Фронтовик влез в кабину, и Грачёв дал газ.
— Ну, как вы там? — спросил Грачёв, косясь на противогаз спутника. Намётанным глазом он определил, что в сумке кроме противогаза есть и сухой паёк. — Как вы там, держитесь крепко?
— Держимся? Не то слово, товарищ. Это фриц вшивый держится, а мы стоим насмерть! Вы-то как там, в Ленинграде?
— Тяжело… Уж если армия на голодном пайке… сам понимаешь, каково гражданским… детям, старикам…
— Заводы работают?
— Которые работают, которые нет… Да и кому работать?
— Рабочим, конечно, кому же ещё?
— С луны свалился! Рабочим! Кто не эвакуировался — тот в армии. Работать некому. У станков — подростки да женщины. Вот и моя Валентина, до войны в «Пассаже» кассу крутила, а теперь, как говорится, «на выстрел» работает. Дома вовсе не бывает, — на казарменном положении.
— Советская женщина! — восхитился фронтовик. — Что же она делает? Гранаты? Снаряды?
— После войны спросишь.
— Что?
— Спросишь, говорю, после войны.
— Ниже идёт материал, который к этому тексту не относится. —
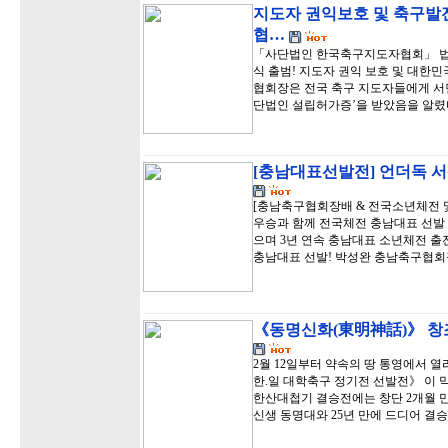
지도자 권익보호 및 축구발
협…
「사단법인 한국축구지도자협회」 법인
식 출범! 지도자 권익 보호 및 대한
협회장은 전국 축구 지도자들에게 서
단법인 설립허가증’을 받았음을 알렸
[충남대표선발전] 언더독 서
[충남축구협회장배 & 전국소년체전 및
우승과 함께 전국체전 충남대표 선발 
으며 3년 연속 충남대표 소년체전 출
충남대표 선발! 박성완 충남축구협회장
《동명신화(東明神話)》 창조
2월 12일부터 약속의 땅 통영에서 
한.일 대학축구 정기전 선발전》 이 
한산대첩기 결승전에는 창단 2개월 
신생 동명대와 25년 만에 드디어 결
Понятно?
— Одобряю, — усмехнулся фронтовик. — Ответ правильный. Солдатская заповедь свята: держи язык на замке!
— Язык — дело нехитрое, живот на замке держать — труднее…
— А кто виноват? Мы и виноваты! Немцы не сегодня-завтра Москву возьмут. Допустили, вот и приходится голодать.
— Слушай, друг, может, у тебя найдётся лишний кусочек хлебца? Могу на табак сменять, непочатая пачка, первый сорт…
— Моё слово твёрдое: сказал — отблагодарю, значит железно! — Фронтовик порылся в противогазе и вытащил кусок хлеба: — Ешь, товарищ. За табачок — спасибо. Своего не хватает, сам знаешь, сколько дают.
Довольный менкой, некурящий Грачёв сунул хлеб в свой противогаз. Кусок был большой — граммов на триста.